O Maranhão ainda não tinha conseguido identificar, localizar e prender o único autor dos assassinatos em série do Caso dos Meninos Emasculados até o ano de 2004, mesmo tendo duas pessoas presas e condenadas respondendo por crimes que não tiveram sido os seus autores, já que o mecânico Francisco da Chagas confessara riquissimamente as também autorias daquelas condenações.

E tomem especulações literárias em temas de monografias em graduações e pós-graduações, matérias jornalísticas, seminários e até artigos científicos. Quando acesso a tais materiais literários, percebo o quanto precisamos aprofundar tudo o que lemos, vemos e ouvimos em nossa caminhada pela Terra, pois há um clássico que deveria ser lido por todos os operadores do Direito, chamado “Os Principais Erros Judiciários da História e o caso Herman”, de autoria de João Roberto de Melo.

Lembro-me perfeitamente que recebi um exemplar em cópia, ainda quando estava Diretor Executivo do então maior presídio do Estado de Pernambuco nos idos de 1995/96 (Presídio Professor Aníbal Bruno), das mãos de um advogado criminalista, cujo nome não me recordo, salvo de lembranças do rosto daquele ser, por se tratar de um homem muito cordial, educado e com ares de educador e de idade bastante avançada, acredito que mais de 80 (oitenta) anos. No fundo, crenças com conjecturas de evidências, temos tantas que até nos cegam, ante conclusões carregadas de preconceitos diversos, muitas vezes agregados a valores de tantas massificações ideológicas assimiladas por todos nós habitantes de uma polis, integrantes deste orbe terráqueo.

Às vezes, um bom ceticismo – digo equilibrado, a exemplo de alguns recomendados por Carl Segan em “O Mundo Dominado por Demônios” –, vale a pena ser adotado. Isso nos ajuda a cometer menos erros na senda de caminhada efêmera que estamos fazendo por estas bandas de “cá”.

Quando cheguei no Maranhão (há 26 anos), emprestei aquele material a uma Promotora de Justiça que, confesso, passaram-se os anos, esqueci-me completamente da pessoa a quem havia realizado tal feito. E o mais grave, não fui procurado para a devida devolução, preferindo acreditar que até por esquecimento dela, também.

Tão logo assumi o Centro Integrado de Defesa Social Área Leste (grande Maiobão), conforme na primeira parte havia declinado, logo após a realização do Primeiro Curso de Capacitação Comunitária realizado, tivemos a triste e preocupante notícia do sumiço de um garoto de 4 a 5 anos na área do Jardim Tropical. Esta região, salvo engano, até hoje está sob a circunscrição da Delegacia Especial da Cidade Operária, que tinha como titular o competente Delegado Nilvan Vieira, atualmente aposentado, que de logo, instaurou Inquérito Policial para apurar os fatos, localizar a criança sumida e promover as responsabilidades cabíveis à espécie.

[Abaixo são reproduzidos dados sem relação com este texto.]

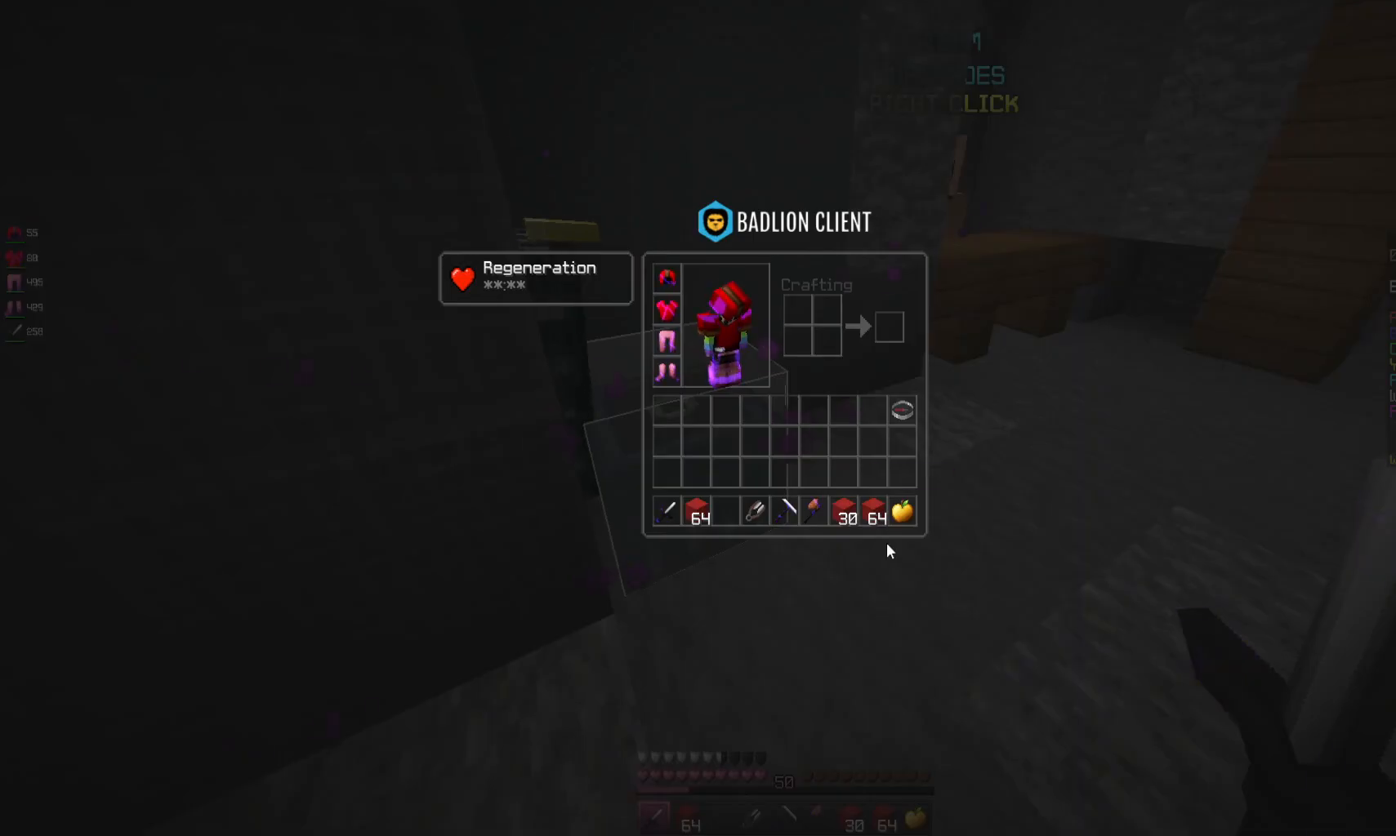
{"keys": [], "mouse": [], "events": []}
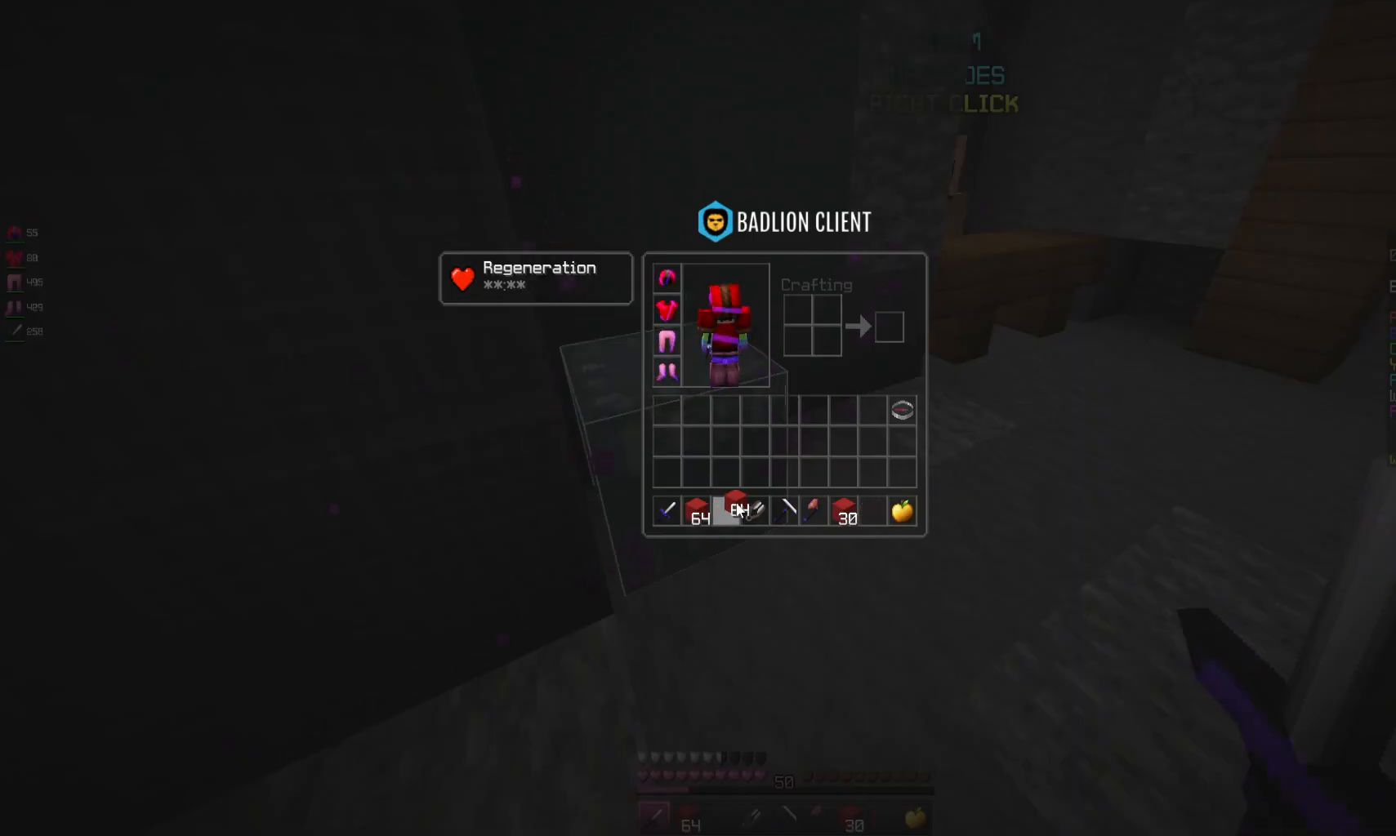
{"keys": [], "mouse": [], "events": []}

Foram desenvolvidos trabalhos árduos por aquele Delegado, nos quais acompanhei várias diligências pessoalmente, incluindo ouvidas de suspeitos, familiares e terceiros, além de perícias realizadas. Entretanto, infelizmente, todos esses esforços não resultaram em êxito.

Recordo-me que chegamos a pedir a um morador da região autorização para colocarmos a linha de telefonia fixa pertencente a ele à disposição da comunidade para fins de eventuais denúncias, informes ou informação que pudessem ajudar a Polícia na elucidação daquele sumiço.

Compramos, lembro-me perfeitamente, um gravador de chamada telefônica e o instalamos na tal residência, para registrar e coletar com mais segurança os dados que, porventura, alguém pudesse nos passar. O “estranho” é que recebemos tantos trotes que acabamos desistindo daquela modalidade de diligência. Todavia, é aquilo que Fernando Pessoa bem registrou em “tudo vale a pena quando a alma não é pequena”. Diante da situação fática, nossas intenções e objetivos foram de maiores grandezas possíveis. Nessa perspectiva, não desistimos: tornou-se uma verdadeira obsessão elucidar o desaparecimento daquela criança.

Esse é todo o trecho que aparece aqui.